Grosse Bestürzung und Verwunderung hat in England der Positionsbezug der Richterin Dame Victoria Sharp in der Angelegenheit der extremistischen propalästinensischen Bewegung «Palestine Action» hervorgerufen.
Richterin Dame Victoria Sharp, eine der höchstrangigen Richterinnen im Vereinigten Königreich, seit 2019 Präsidentin der prestigeträchtigsten «King’s Bench Division» am Obersten Gerichtshof und die erste Frau in dieser Position hat im entsprechenden Gerichtsentscheid das Verbot der berüchtigten «Palestine Action» als gesetzwidrig qualifiziert. Der Londoner High Court hat, diesem Urteil folgend, die Qualifizierung der Gruppe als Terrororganisation widerrufen. Die britische Regierung hat nun gegen dieses Urteil eine Berufung eingereicht, um «Palestine Action» weiterhin als Terrororganisation zu qualifizieren.

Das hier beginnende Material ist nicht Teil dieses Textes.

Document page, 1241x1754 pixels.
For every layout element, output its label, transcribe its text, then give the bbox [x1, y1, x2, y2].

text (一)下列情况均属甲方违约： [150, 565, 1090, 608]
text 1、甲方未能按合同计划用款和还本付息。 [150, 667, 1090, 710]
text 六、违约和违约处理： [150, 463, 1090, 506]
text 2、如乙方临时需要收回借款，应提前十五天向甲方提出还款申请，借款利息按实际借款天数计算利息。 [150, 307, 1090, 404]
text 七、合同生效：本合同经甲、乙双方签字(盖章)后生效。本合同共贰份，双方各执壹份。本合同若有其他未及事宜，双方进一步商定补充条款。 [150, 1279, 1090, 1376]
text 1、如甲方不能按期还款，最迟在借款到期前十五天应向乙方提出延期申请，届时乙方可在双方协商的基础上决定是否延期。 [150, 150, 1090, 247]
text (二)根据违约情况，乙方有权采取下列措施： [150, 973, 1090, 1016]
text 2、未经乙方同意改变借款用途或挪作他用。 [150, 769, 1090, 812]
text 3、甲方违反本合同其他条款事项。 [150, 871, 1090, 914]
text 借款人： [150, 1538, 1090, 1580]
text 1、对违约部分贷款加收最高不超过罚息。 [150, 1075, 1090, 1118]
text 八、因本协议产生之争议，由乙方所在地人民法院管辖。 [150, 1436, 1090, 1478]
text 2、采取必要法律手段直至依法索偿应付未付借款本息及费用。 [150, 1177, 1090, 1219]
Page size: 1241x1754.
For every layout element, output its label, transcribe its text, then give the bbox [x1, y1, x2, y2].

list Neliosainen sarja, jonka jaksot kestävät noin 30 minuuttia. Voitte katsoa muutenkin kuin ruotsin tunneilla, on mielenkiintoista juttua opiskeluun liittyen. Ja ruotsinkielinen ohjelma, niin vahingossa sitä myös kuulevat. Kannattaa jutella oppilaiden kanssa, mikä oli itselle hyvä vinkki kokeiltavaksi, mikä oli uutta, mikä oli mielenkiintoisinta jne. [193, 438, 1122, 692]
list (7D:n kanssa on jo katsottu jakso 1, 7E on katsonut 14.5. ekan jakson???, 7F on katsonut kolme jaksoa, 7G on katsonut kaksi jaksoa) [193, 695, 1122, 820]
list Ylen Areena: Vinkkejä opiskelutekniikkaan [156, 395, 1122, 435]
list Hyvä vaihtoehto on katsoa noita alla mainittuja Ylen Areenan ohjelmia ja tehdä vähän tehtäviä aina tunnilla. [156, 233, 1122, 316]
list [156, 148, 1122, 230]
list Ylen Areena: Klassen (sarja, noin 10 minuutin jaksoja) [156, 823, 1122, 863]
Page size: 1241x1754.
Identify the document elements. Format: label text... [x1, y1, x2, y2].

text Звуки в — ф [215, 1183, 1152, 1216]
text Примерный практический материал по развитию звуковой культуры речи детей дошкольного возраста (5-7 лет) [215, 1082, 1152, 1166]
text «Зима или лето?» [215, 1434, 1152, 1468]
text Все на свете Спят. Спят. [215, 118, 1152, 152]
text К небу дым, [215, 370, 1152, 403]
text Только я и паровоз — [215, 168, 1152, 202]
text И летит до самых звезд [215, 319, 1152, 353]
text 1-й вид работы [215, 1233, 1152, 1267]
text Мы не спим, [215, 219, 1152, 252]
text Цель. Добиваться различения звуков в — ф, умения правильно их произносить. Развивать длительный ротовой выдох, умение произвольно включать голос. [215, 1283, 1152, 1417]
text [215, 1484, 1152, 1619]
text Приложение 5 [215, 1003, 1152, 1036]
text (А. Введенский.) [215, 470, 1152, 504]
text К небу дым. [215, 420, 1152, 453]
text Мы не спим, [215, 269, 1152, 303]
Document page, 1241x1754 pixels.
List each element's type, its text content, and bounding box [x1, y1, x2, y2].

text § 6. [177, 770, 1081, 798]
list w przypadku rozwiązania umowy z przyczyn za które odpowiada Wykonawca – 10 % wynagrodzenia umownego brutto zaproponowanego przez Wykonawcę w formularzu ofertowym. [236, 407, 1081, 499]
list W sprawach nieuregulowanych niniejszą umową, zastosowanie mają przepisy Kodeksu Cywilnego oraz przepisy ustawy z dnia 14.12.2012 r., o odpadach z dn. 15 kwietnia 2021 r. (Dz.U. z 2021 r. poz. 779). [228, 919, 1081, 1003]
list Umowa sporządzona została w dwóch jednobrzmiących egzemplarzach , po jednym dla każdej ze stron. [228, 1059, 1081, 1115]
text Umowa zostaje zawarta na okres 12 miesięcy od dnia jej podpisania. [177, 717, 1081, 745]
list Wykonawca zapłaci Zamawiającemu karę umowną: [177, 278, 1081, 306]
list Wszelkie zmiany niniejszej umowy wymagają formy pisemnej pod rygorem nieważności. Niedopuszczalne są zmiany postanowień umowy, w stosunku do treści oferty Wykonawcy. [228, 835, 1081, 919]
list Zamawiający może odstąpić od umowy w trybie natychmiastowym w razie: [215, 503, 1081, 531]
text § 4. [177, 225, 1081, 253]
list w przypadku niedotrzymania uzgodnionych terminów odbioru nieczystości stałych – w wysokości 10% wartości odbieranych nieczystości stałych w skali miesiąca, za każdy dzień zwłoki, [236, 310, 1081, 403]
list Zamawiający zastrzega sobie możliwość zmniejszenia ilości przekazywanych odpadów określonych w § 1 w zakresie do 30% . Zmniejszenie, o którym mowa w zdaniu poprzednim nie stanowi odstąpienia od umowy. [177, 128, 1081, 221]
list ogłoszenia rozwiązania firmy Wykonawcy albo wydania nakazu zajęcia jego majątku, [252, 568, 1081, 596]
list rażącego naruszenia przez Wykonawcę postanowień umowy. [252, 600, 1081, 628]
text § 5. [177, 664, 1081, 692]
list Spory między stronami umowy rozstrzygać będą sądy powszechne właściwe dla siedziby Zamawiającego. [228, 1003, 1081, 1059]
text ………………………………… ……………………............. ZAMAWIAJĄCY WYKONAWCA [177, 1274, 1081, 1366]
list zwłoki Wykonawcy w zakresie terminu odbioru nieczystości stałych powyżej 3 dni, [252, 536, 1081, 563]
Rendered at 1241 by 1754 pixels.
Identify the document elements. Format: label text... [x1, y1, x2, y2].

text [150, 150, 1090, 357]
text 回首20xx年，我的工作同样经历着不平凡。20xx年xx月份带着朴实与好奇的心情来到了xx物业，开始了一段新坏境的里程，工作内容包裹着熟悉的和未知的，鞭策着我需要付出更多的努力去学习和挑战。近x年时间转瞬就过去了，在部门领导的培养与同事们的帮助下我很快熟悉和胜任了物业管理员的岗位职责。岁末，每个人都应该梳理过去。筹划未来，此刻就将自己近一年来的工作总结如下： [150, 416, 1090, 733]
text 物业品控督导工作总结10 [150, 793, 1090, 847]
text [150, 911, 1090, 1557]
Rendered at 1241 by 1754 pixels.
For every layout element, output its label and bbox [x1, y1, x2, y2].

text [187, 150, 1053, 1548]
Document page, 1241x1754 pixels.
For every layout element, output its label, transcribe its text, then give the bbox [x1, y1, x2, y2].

Schockiert hat dieser Positionsbezug insbesondere aus dem Grund, dass es sich bei Frau Sharp um eine Jüdin handelt, noch dazu mit familiären Verbindungen zum früheren Premier Boris Johnson und dem prominenten proisraelischen Lobbyisten und Sponsor Trevor Chinn (welcher der regierenden Labour Party angehört). Ausserdem ist die Richterin die Zwillingsschwester von Richard Sharp, dem früheren Banker bei Goldman Sachs und einstigem Vorsitzenden der BBC.
Die als terroristisch eingestufte Aktivistengruppe kam ins Schlaglicht der Öffentlichkeit durch ihr Eindringen in einen Luftwaffe-Stützpunkt und die Beschädigung von Kampfjets. Die Gruppierung prangerte mit ihren lautstarken Protestaktionen die «britische Unterstützung» der «Apartheidpolitik Israels» an. Ausser ihrer Aktion im Luftwaffenstützpunkt richtete sie erhebliche Schäden an der britischen Niederlassung des israelischen Rüstungskonzerns Elbit Systems an. Bei den von der Gruppierung initiierten antiisralischen Proteste wurden rund 2500 Manifestanten festgenommen und gegen mehr als 700 Strafverfahren eingeleitet.
Die frühere Innenministerin und heutige Aussenministerin Yvette Cooper hatte in der Folge entschieden, «Palestine Action» als Terrororganisation zu qualifizieren und zu verbieten, doch der Londoner High Court hatte dies verworfen: Die Aktionen der Gruppe seien «zweifellos ungesetzlich», doch reichten strafrechtliche Sanktionen aus, diese zu ahnden. Cooper hingegen stützte sich auf Erkenntnisse der Polizei und der Geheimdienste.
Dass ausgerechnet die jüdische Richterin Dame Victoria Sharp die Qualifizierung von «Palestine Action» gestoppt hat, hat viele vor allem jüdische Briten schockiert. Sie begründet ihre Position damit, dass das Verbot der Gruppierung «ungesetzlich» und «disproportionate» (unverhältnismässig) sei.